START Dataset records

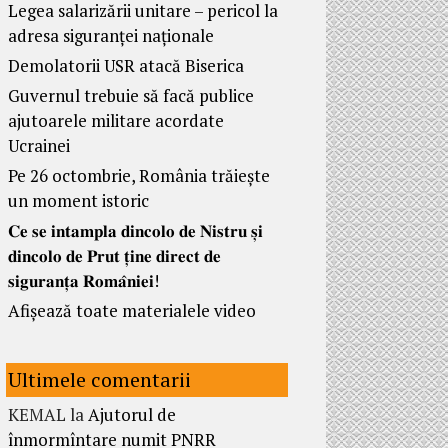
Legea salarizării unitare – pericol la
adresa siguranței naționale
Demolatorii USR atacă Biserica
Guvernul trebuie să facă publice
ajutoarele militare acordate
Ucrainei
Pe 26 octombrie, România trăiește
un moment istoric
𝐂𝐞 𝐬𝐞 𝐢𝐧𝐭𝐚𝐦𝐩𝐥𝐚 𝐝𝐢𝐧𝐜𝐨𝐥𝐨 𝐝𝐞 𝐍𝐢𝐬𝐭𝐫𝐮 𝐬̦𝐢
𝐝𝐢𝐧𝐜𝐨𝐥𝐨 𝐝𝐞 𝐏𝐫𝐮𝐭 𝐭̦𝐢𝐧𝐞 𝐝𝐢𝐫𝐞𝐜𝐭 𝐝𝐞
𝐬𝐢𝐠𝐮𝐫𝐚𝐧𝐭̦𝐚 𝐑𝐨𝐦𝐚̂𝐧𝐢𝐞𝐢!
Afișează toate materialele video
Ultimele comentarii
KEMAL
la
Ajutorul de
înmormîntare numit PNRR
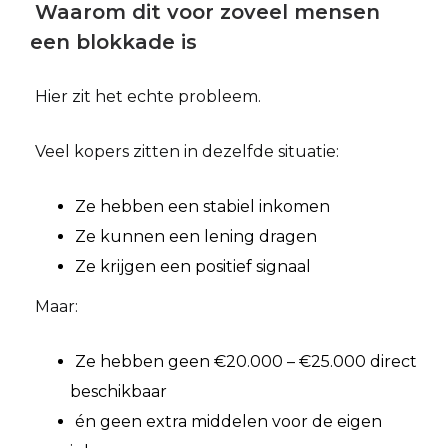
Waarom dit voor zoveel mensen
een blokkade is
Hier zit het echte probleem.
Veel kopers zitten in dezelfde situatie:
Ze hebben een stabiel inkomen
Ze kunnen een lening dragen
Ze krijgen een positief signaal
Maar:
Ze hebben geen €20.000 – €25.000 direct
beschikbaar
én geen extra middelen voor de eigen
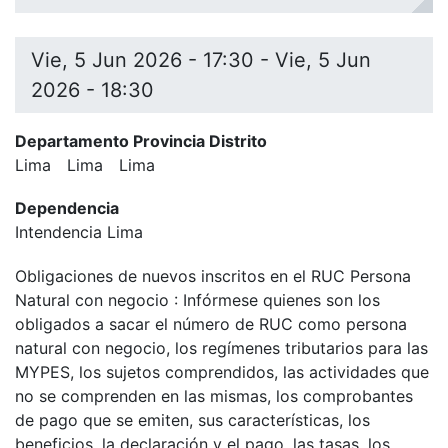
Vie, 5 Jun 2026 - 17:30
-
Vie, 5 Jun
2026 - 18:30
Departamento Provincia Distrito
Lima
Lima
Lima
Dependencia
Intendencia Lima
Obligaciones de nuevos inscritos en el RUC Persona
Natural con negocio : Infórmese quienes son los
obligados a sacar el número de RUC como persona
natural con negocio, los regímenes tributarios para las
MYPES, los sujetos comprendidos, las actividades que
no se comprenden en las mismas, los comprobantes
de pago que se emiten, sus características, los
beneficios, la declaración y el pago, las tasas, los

END Dataset records
START Dataset records

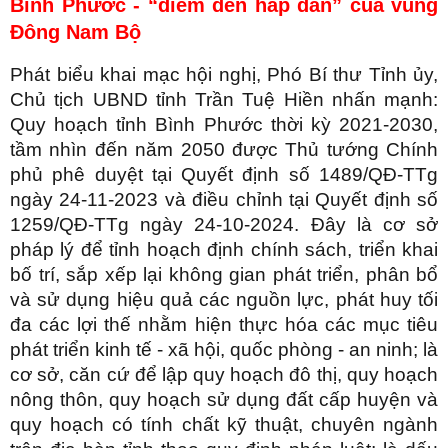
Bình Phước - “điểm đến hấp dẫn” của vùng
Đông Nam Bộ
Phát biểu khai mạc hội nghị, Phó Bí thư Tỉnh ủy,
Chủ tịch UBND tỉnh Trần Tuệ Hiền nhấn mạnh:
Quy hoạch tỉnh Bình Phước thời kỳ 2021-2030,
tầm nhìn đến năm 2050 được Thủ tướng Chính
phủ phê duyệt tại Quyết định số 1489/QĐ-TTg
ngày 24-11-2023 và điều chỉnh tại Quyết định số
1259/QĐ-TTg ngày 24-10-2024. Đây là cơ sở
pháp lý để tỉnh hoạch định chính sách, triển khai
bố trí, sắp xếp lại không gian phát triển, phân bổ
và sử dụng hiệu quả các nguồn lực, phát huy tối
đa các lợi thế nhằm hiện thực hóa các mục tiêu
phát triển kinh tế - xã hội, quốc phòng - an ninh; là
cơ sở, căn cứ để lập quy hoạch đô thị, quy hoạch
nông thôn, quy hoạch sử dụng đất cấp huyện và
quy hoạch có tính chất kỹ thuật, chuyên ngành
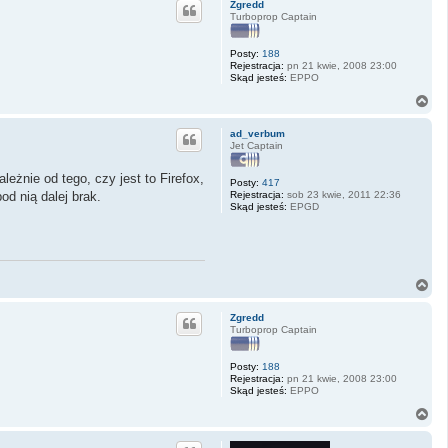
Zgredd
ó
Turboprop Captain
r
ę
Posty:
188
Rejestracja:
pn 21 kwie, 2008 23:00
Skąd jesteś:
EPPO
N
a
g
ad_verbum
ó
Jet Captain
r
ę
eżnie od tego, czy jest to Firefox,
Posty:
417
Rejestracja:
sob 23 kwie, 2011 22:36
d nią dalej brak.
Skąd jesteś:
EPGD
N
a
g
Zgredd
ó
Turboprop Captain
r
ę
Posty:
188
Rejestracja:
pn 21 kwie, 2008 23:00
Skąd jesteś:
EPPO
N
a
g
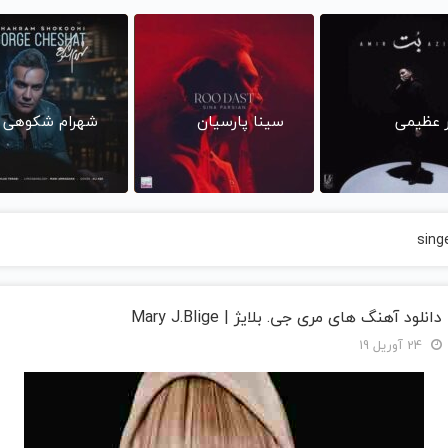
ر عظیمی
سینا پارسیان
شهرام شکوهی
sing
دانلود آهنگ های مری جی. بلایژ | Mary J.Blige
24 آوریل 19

END Dataset records

▶ Task item: Exact copy, pictures excluded: from the line with "1259/QĐ-TTg ngày 24-10-2024. Đây là cơ sở" up to and including the line with "24 آوریل 19" in the data above.

▶ Response for this exercise:
1259/QĐ-TTg ngày 24-10-2024. Đây là cơ sở
pháp lý để tỉnh hoạch định chính sách, triển khai
bố trí, sắp xếp lại không gian phát triển, phân bổ
và sử dụng hiệu quả các nguồn lực, phát huy tối
đa các lợi thế nhằm hiện thực hóa các mục tiêu
phát triển kinh tế - xã hội, quốc phòng - an ninh; là
cơ sở, căn cứ để lập quy hoạch đô thị, quy hoạch
nông thôn, quy hoạch sử dụng đất cấp huyện và
quy hoạch có tính chất kỹ thuật, chuyên ngành
Zgredd
ó
Turboprop Captain
r
ę
Posty:
188
Rejestracja:
pn 21 kwie, 2008 23:00
Skąd jesteś:
EPPO
N
a
g
ad_verbum
ó
Jet Captain
r
ę
eżnie od tego, czy jest to Firefox,
Posty:
417
Rejestracja:
sob 23 kwie, 2011 22:36
d nią dalej brak.
Skąd jesteś:
EPGD
N
a
g
Zgredd
ó
Turboprop Captain
r
ę
Posty:
188
Rejestracja:
pn 21 kwie, 2008 23:00
Skąd jesteś:
EPPO
N
a
g
ر عظیمی
سینا پارسیان
شهرام شکوهی
sing
دانلود آهنگ های مری جی. بلایژ | Mary J.Blige
24 آوریل 19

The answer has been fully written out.